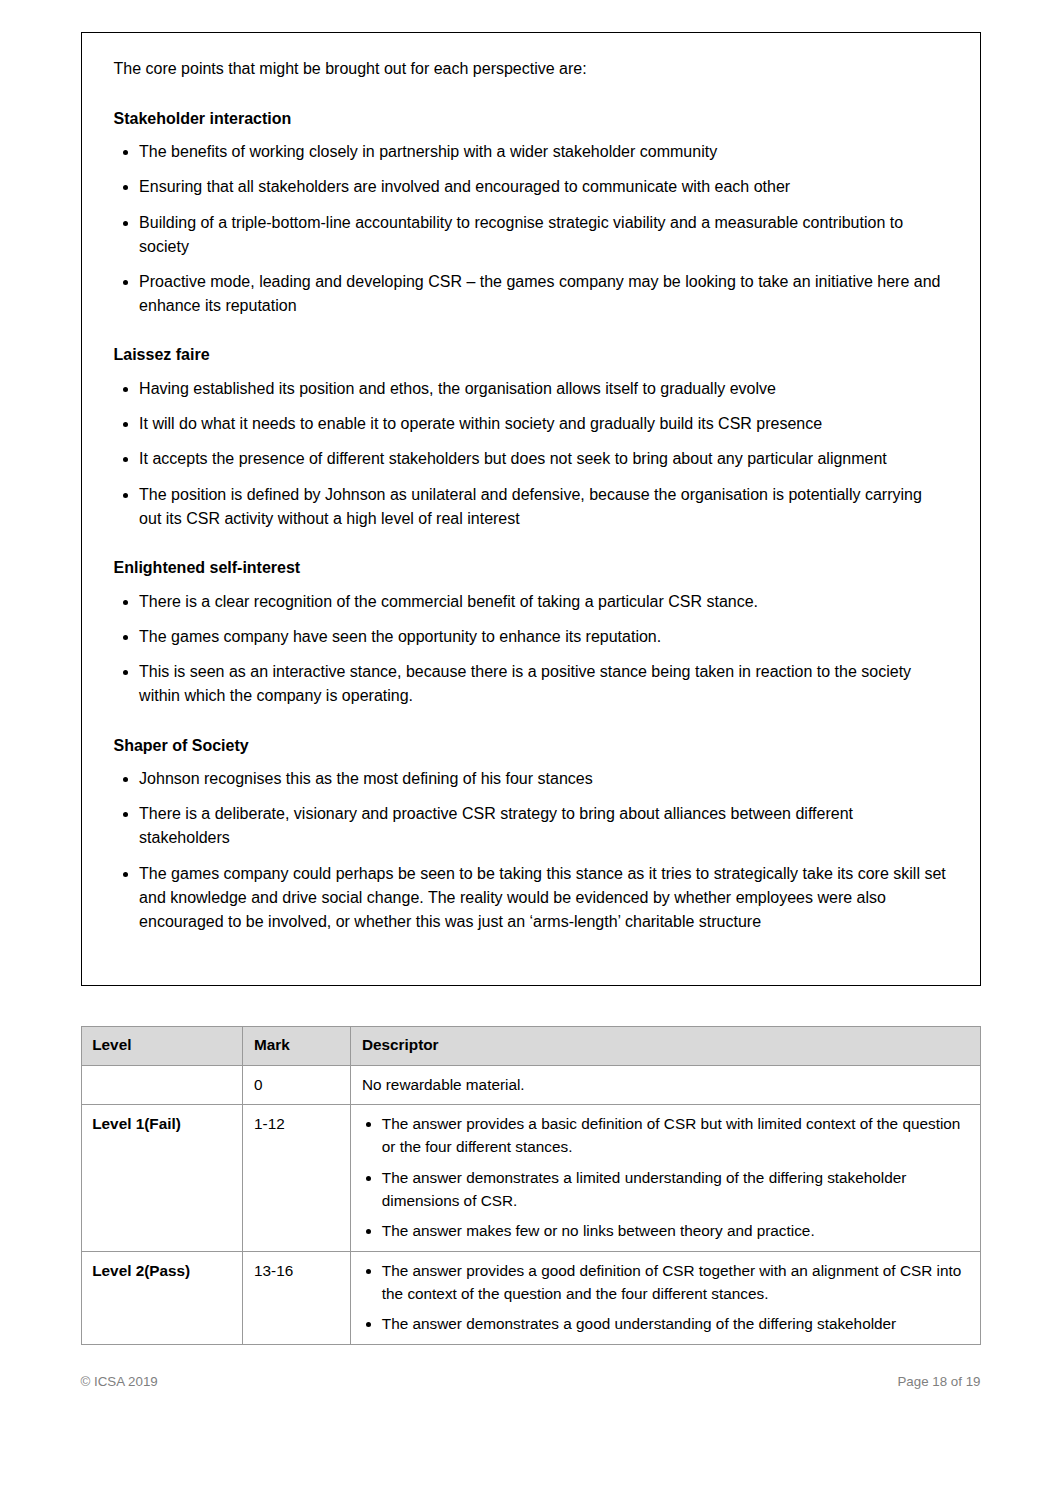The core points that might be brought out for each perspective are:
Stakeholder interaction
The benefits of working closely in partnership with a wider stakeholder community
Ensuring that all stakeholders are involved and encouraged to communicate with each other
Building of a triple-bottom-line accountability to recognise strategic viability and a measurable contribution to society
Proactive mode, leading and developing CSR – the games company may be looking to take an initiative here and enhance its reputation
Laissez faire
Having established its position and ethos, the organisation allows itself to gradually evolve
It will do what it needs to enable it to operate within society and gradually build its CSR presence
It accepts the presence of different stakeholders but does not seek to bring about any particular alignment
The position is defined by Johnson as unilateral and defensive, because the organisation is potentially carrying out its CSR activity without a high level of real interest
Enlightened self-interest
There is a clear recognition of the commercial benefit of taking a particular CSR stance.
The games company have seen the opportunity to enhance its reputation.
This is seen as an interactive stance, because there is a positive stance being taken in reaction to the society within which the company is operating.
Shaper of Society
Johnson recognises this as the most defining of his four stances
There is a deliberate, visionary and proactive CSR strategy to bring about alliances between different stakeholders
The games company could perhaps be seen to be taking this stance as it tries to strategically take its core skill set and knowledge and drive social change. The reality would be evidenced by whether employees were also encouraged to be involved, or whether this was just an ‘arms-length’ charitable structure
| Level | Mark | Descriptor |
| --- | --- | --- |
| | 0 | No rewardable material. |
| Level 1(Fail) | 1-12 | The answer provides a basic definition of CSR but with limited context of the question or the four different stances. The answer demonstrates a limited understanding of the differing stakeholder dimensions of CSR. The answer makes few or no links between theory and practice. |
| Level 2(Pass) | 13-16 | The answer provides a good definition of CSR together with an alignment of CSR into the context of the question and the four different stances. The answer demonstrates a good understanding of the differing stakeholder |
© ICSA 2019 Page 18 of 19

____________________

■ Task prompt
Look over the entries above and count the lines where the word "gradually" appears, then report only that count.

■ Solution to this problem
2